Toronto – I have a bad habit of skipping opening bands. I just absolutely hate waiting in between sets. However, there are a few exceptions to this rule. Mainly, when a band I really like play as the openers. Tuesday night was just a night, when Brooklyn’s The Antlers opened up for The Editors. This was what I believe The Antler’s third time in Toronto in the past year, having opened up for Frightened Rabbit last July and having their own show in September. As you can see, Panic Manual was there for both of them, and we’ll be there for them when they open up for the National in May. I guess we are fans of this band, or we like depressing music. Maybe it’s a combination of both. Maybe I just like bands named after animal parts. another.

Having been on various best of lists on both the interweb and real life publications, the crowd for the Antlers had definitely grown significantly since their last visit. The trio took the stage shortly after nine. The Phoenix was already 2/3 full. The drummer was set up in the middle and the larger stage seemed to work a lot better for them. Much to my chagrin, the Antlers only played five songs during their set, but man, they killed it. All the songs, from opening tune Kettering to the closer Wake prove that simply, the Antlers are starting to master the whole ‘semi distorted’ quiet buildup loud payoff indie rock sound.
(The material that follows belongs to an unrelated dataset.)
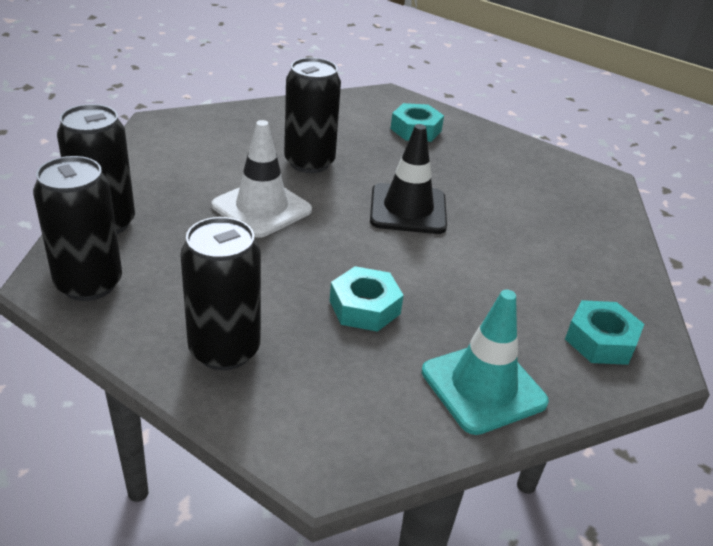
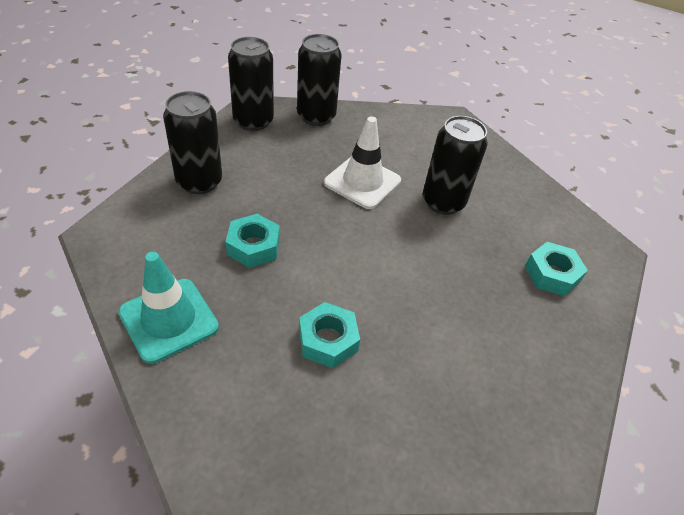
camera: 80 degrees right, 10 degrees up
black traffic cone [370,124,447,234] -> none
turquoise nut [565,300,644,365] -> turquoise nut moved to [299,302,360,368]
“Two” was anthemic, started off slowly drenched in organs (generated by synth of course) and then transforming into an almost dancey rocker number. It was definitely different then the more subdued album version, but this version sounded quite organic and you had a bunch of fans trying their best to sing along to the song, despite the slightly different pacing of the vocals and the fact that it’s has extremely personal and dark lyrics. I love this song, and from the sound of the crowd, so did a lot of people. You kind of get a chuckle when some people at the concert are singing along to lyrics like

Daddy was an asshole, he fucked you up
Built the gears in your head, now he greases them up
And no one paid attention when you just stopped eating
“Eighty-seven pounds!” and this all bears repeating

Peter Silbermann’s vocals are quite a treat and even if sometimes the volume a bit lower, it’s hard not to come away with his impressive talents. This is man who has endured some hardships. I hope that they play their own show sometime soon so I can take them in it’s entirety. I guess they are playing SXSW. They recently premiered their song Bear on Pitchfork, the same song that silenced a chatty Phoenix crowd:

All in all, they were stunning and you can not ask for more from an opener.